*ACTIVITY LIST*
1/ Answer from the passage on Galembo's photography:
(a) How many trips has Galembo made to sites of ritual masquerade in Africa and the Caribbean?
(b) What two examples of existing local background does she choose?
(c) Whose staged portraits does she work in the tradition of?
2/ In the passage on Galembo's photography, transcribe the part that begins with the words "Galembo works in" and ends after "hopes and desperations.".

*SOURCE DOCUMENT*
# # # # # # #

Galembo has made over twenty trips to sites of ritual masquerade in Africa and the Caribbean. She has repeatedly photographed Carnaval in Jacmel, Haiti before and during the Aristide debacle, capturing annual performances with a subterranean political edge. She has traveled repeatedly to West Africa to witness annual rituals that involve extraordinarily creative masking and costuming.
Galembo brings her lights and cameras to scenes of public display. She chooses existing local background: a wall of a home, a tree. She coaxes poses from her subjects as they proceed with their ritual business. She reveals creativities of fashion and performance that combine traditional and modern materials, symbol, and gestures. Her subjects may spend a year gathering materials and sewing elaborate costumes worn a single day. Or they spontaneously paint their jeans and bodies and join posses of play and protest.
Galembo works in the tradition of the staged portraits of Curtis and the world-in-a-small-room ethnic fashion studies of Penn. But Galembo does not carefully arrange her subjects in a studio setting. She looks for timelessness, elegance, and dignity. But she is also attuned to a moment’s collision of past, present and future, attuned to a riot of contradictory forms and colors, messages and silences, hopes and desperations.

# # # # # # #

*SUPPLIED MATERIAL*
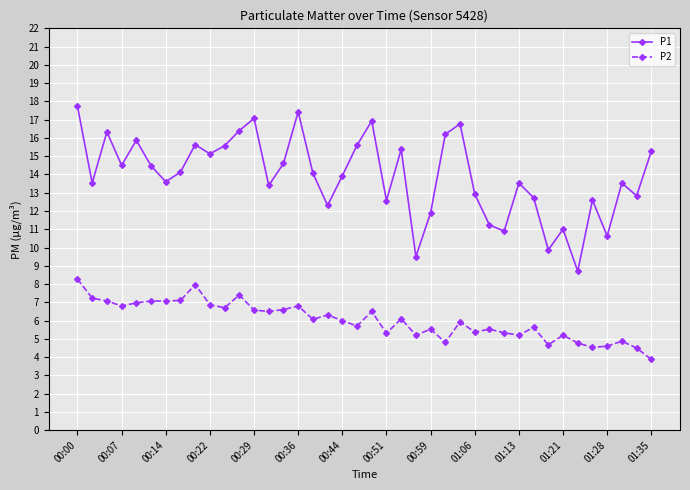

True or false: P2 has more than 1 interior local peaks.

True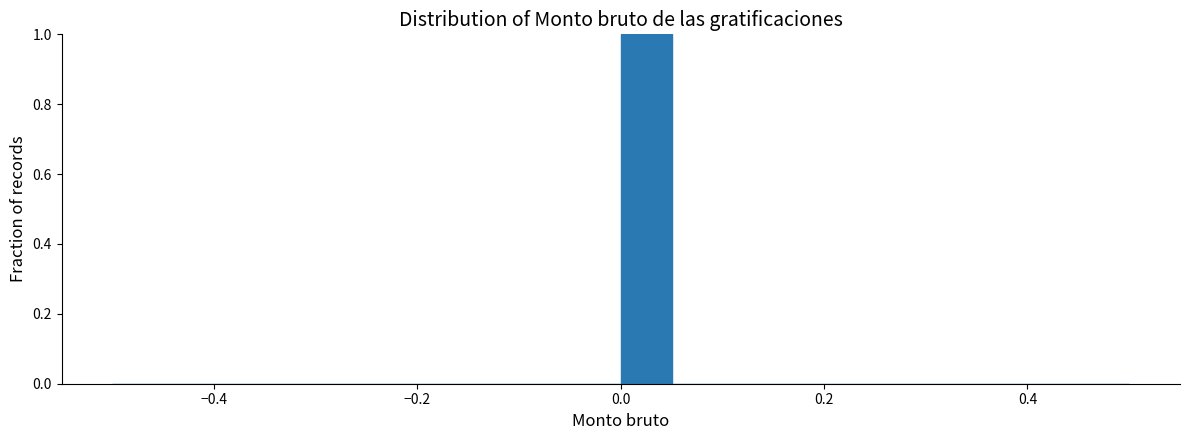

Around what value on the x-axis is the tallest bar? Give the approximate position of its centre, as read against the axis.

0.02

# # # # # # #

*EXERCISE SOLUTIONS*
1/
(a) Over twenty.
(b) A wall of a home and a tree.
(c) Curtis.

2/
Galembo works in the tradition of the staged portraits of Curtis and the world-in-a-small-room ethnic fashion studies of Penn. But Galembo does not carefully arrange her subjects in a studio setting. She looks for timelessness, elegance, and dignity. But she is also attuned to a moment’s collision of past, present and future, attuned to a riot of contradictory forms and colors, messages and silences, hopes and desperations.